▶ **Problem to solve**
Write out each line below precisely, passing over the pictures.

▶ **Data segment**
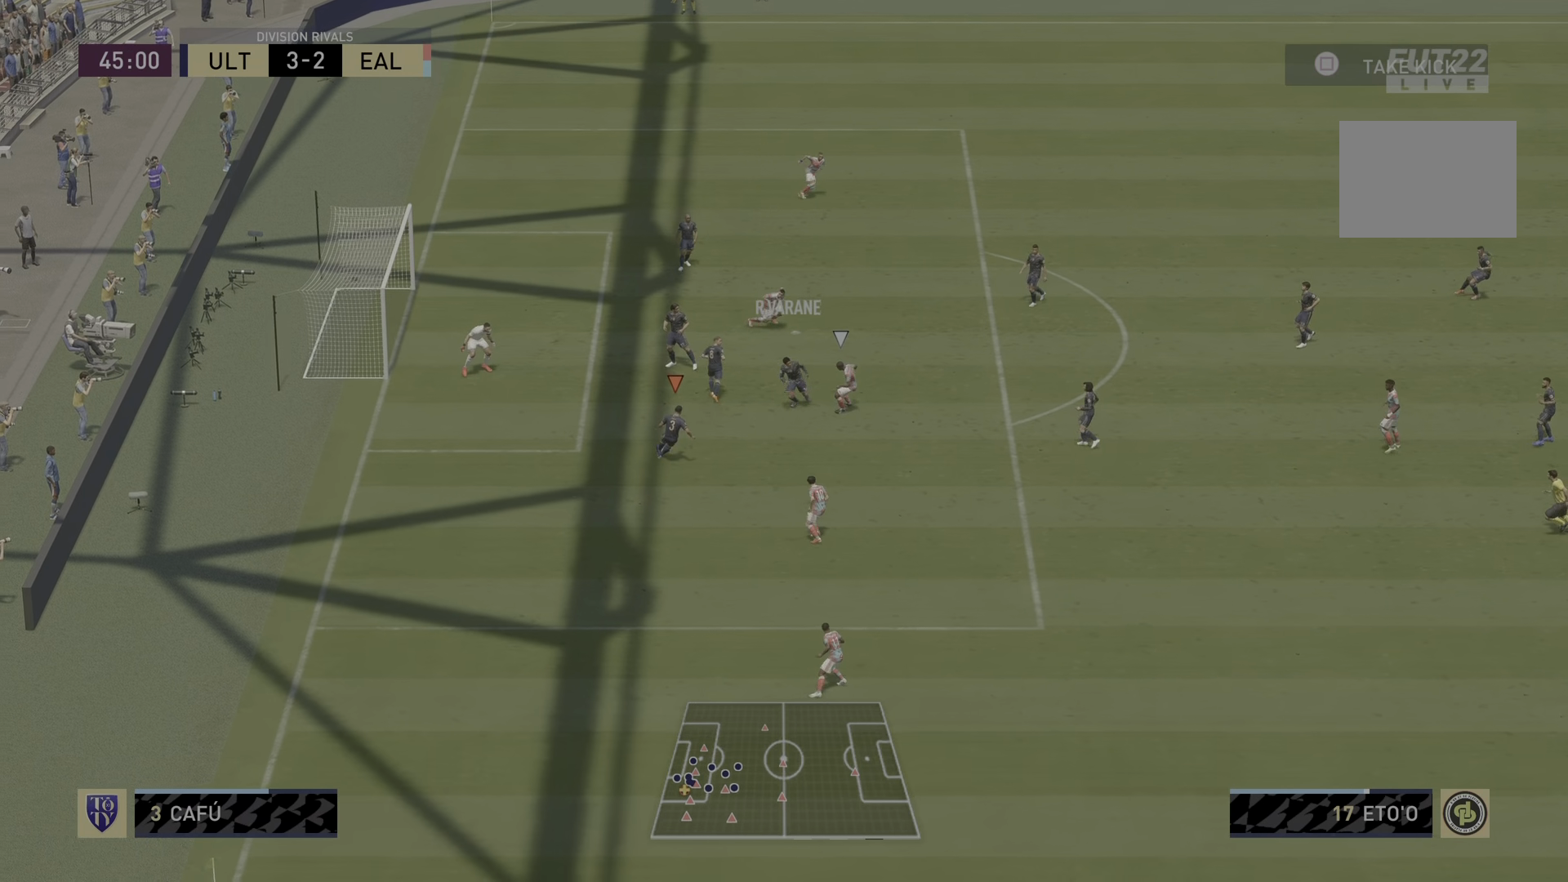
{"buttons": ["R2"], "left_stick": "down-right", "right_stick": "center", "events": [[17, "left_stick", "down-right"], [33, "R2", "up"], [50, "L1", "up"], [83, "TRIANGLE", "down"], [300, "TRIANGLE", "up"], [484, "R2", "down"]]}
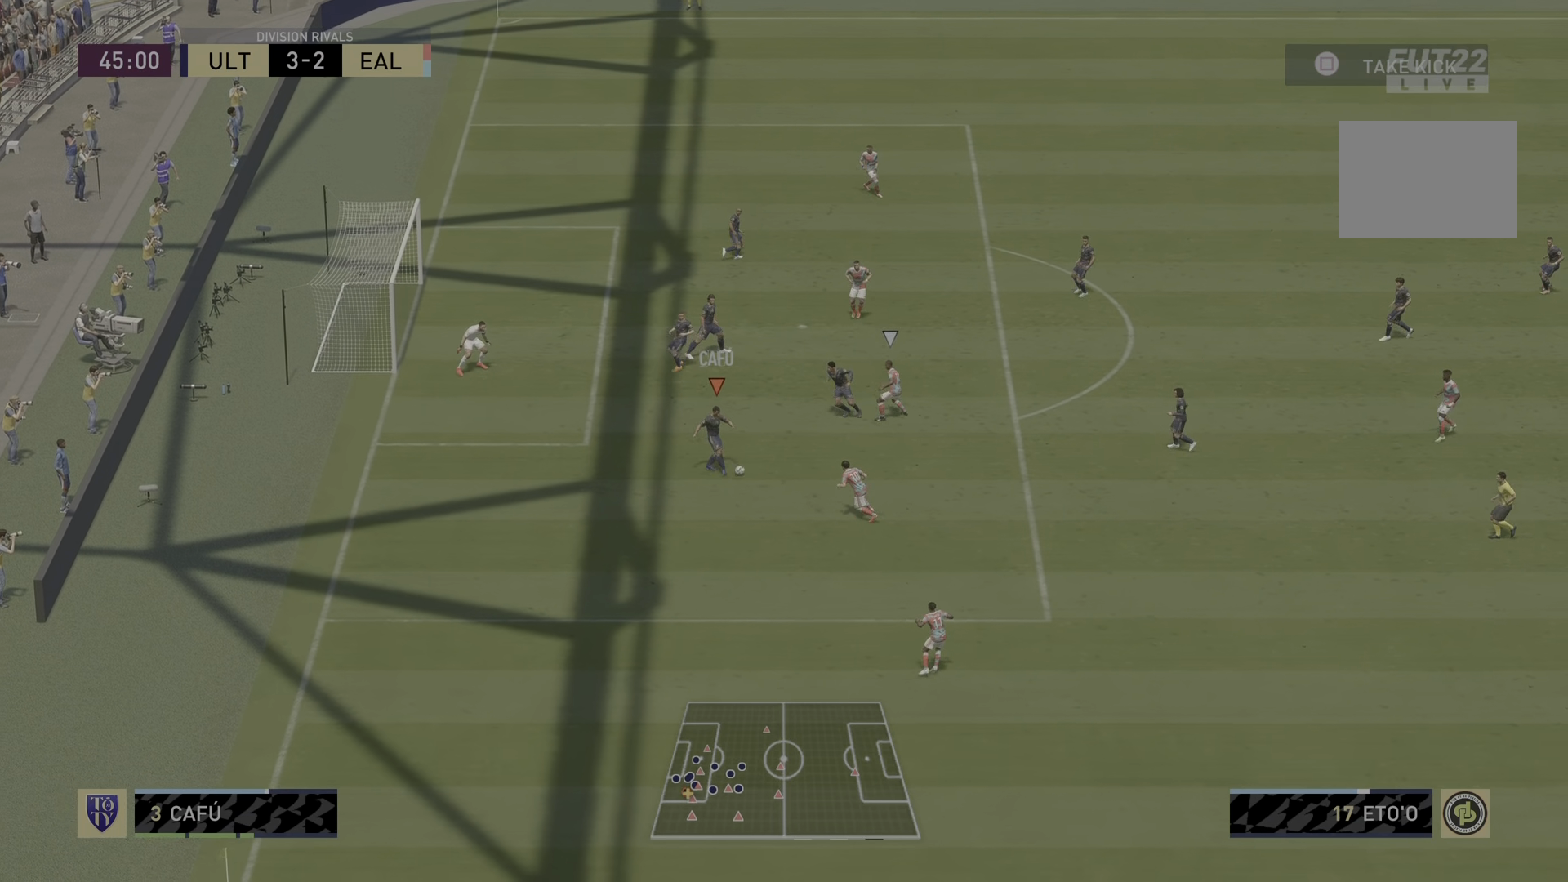
{"buttons": ["R2"], "left_stick": "down-right", "right_stick": "center", "events": []}
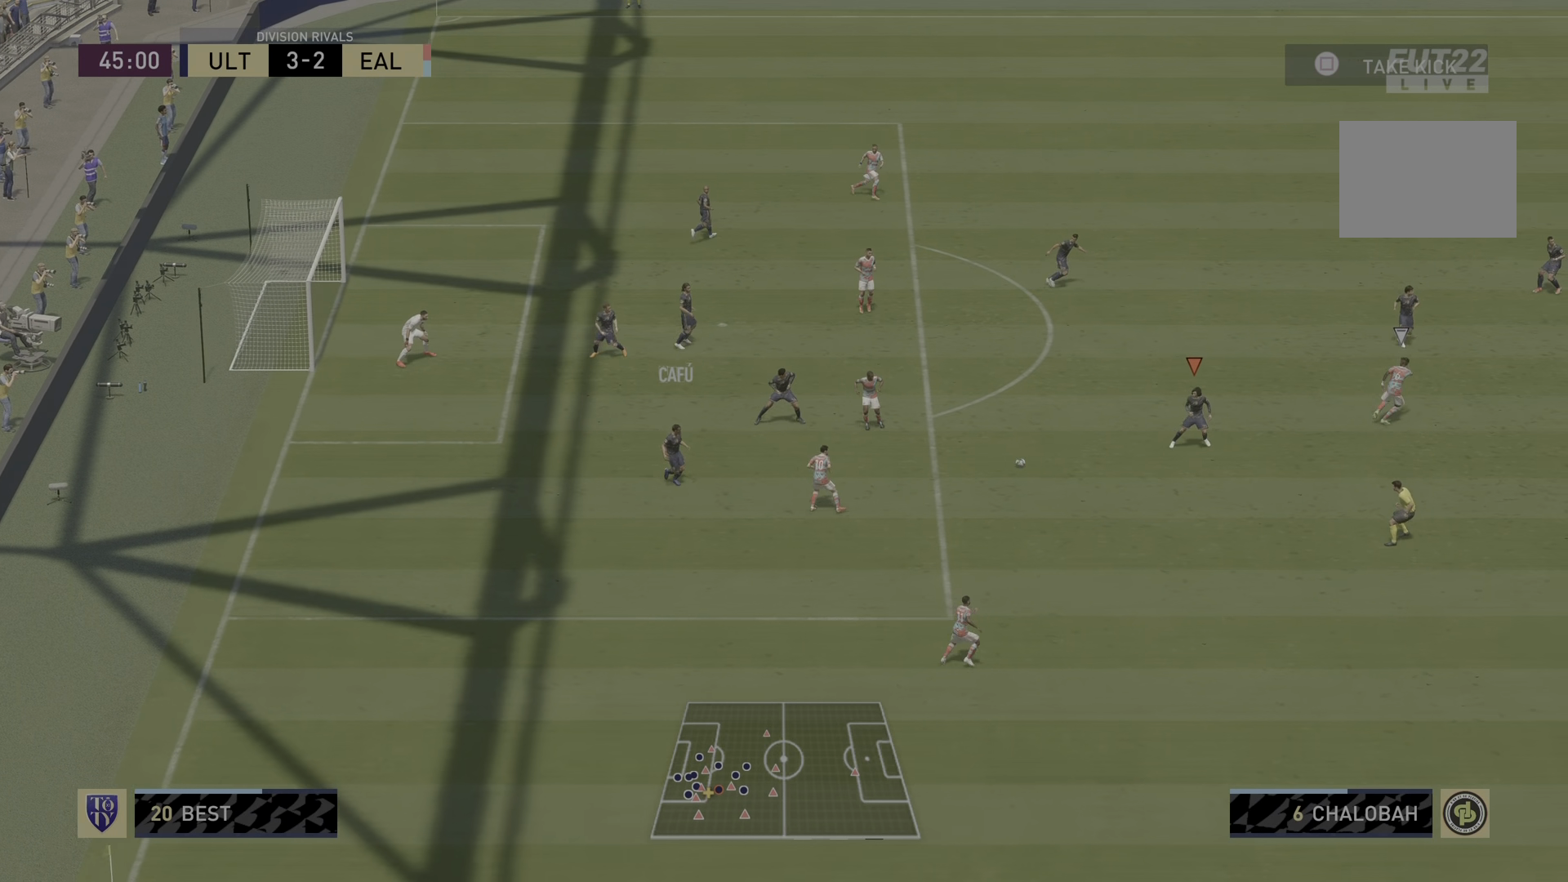
{"buttons": [], "left_stick": "left", "right_stick": "center", "events": [[251, "L1", "down"], [301, "R2", "up"], [317, "left_stick", "left"], [384, "L1", "up"]]}
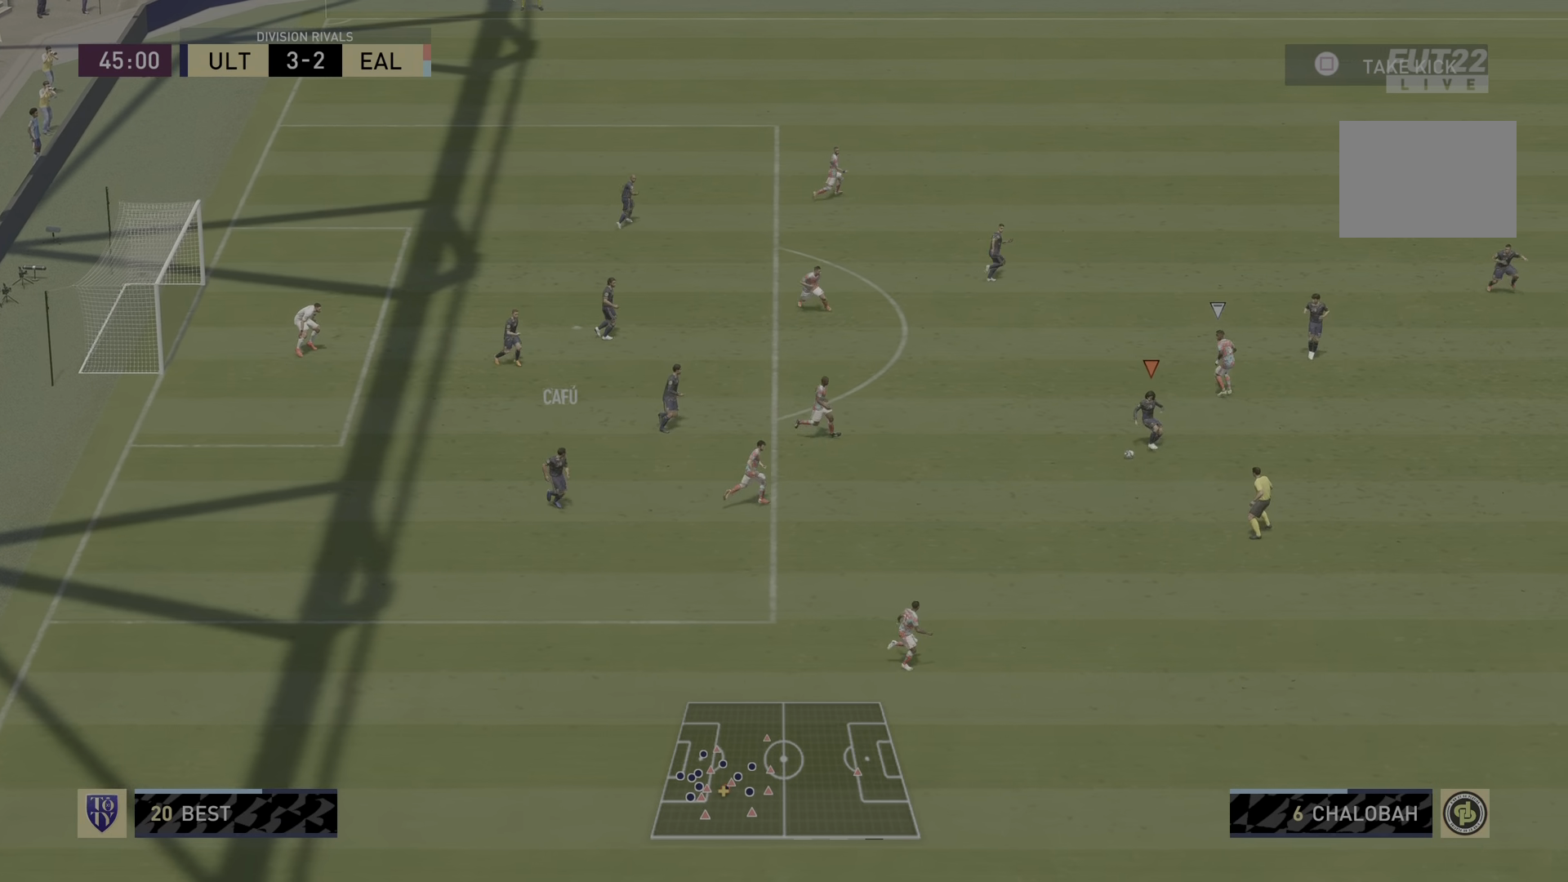
{"buttons": ["TRIANGLE"], "left_stick": "center", "right_stick": "center", "events": [[500, "TRIANGLE", "down"], [500, "left_stick", "center"]]}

▶ **Completed exercise**
{"buttons": ["R2"], "left_stick": "down-right", "right_stick": "center", "events": [[17, "left_stick", "down-right"], [33, "R2", "up"], [50, "L1", "up"], [83, "TRIANGLE", "down"], [300, "TRIANGLE", "up"], [484, "R2", "down"]]}
{"buttons": ["R2"], "left_stick": "down-right", "right_stick": "center", "events": []}
{"buttons": [], "left_stick": "left", "right_stick": "center", "events": [[251, "L1", "down"], [301, "R2", "up"], [317, "left_stick", "left"], [384, "L1", "up"]]}
{"buttons": ["TRIANGLE"], "left_stick": "center", "right_stick": "center", "events": [[500, "TRIANGLE", "down"], [500, "left_stick", "center"]]}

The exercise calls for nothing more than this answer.